Ownership is commonly seen as an important influence on whether the criteria or guidelines are used and lead to improved care.22 24 It is argued that ownership is achieved only if the criteria are developed by those who use them. In a recent review of rigorous evaluations of methods for the implementation of guidelines, however, the balance of evidence did not indicate that ownership was of critical importance.6 Furthermore, local development need not be the only way to ensure that clinicians accept and comply with the criteria. Ownership is facilitated by allowing clinicians the freedom to choose whether performance is judged against “must do” criteria or “must do” plus “should do” and to select the most appropriate standards for their circumstances.
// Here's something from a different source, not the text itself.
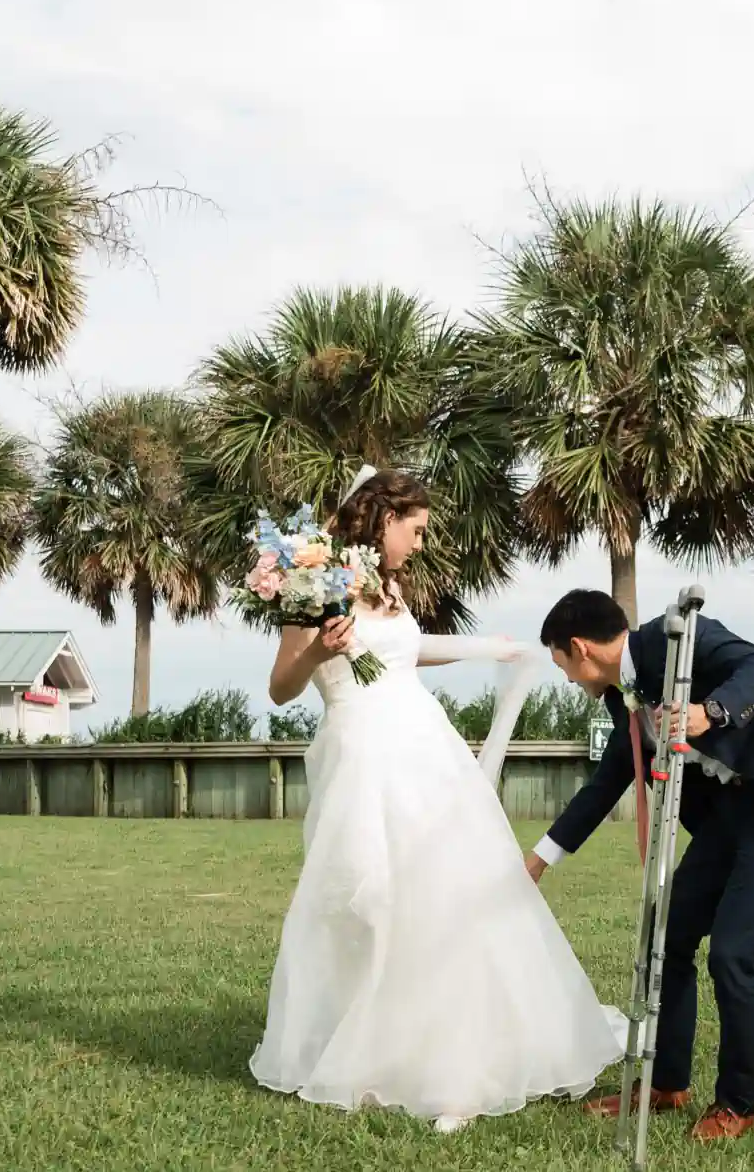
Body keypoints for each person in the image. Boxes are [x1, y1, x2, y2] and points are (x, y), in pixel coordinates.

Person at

The concentration of resources for development of protocols regionally or nationally would be more efficient and liable to lead to the use of more appropriate and rigorous methods. As national or regional guidelines linked to evidence are produced related protocols should be developed. The developers of a guideline might themselves devise a relevant protocol, but it is important that the specific circumstances of potential users of the protocol are taken into account. Most guidelines are not developed with a single clinical setting in mind, such as general practice or cardiology outpatient departments, and in most cases clinicians from the relevant setting must take the lead in defining the wording of criteria in the light of the guidelines and the research evidence. Locally, health commissions, audit groups, and other agencies concerned in the assessment of care can select a protocol which has been rigorously developed by an expert group for an aspect of care in which they are interested. Alternatively, if a set of adequate and approved guidelines have been issued they can then choose the criteria to be used, taking into account their prioritisation and the requirements of local clinicians. Local standards may also be set, and a systematic method of collecting and analysing information about compliance with the criteria can be used.

We hope that our clarification of the meaning and practical application of terms used will encourage the linkage of guidelines with criteria, thus providing a more effective approach to implementing the findings of research in everyday practice. Clinical practice based on evidence is more likely to be achieved if guidance to assist decision making and assessments of care are both used as related parts of an integrated system. The combination of an increasing number of scientifically valid guidelines, equally sound regional or national criteria, and an explicit mechanism used to ensure their appropriate use, such as that described in this paper, should facilitate the rational monitoring and audit of care.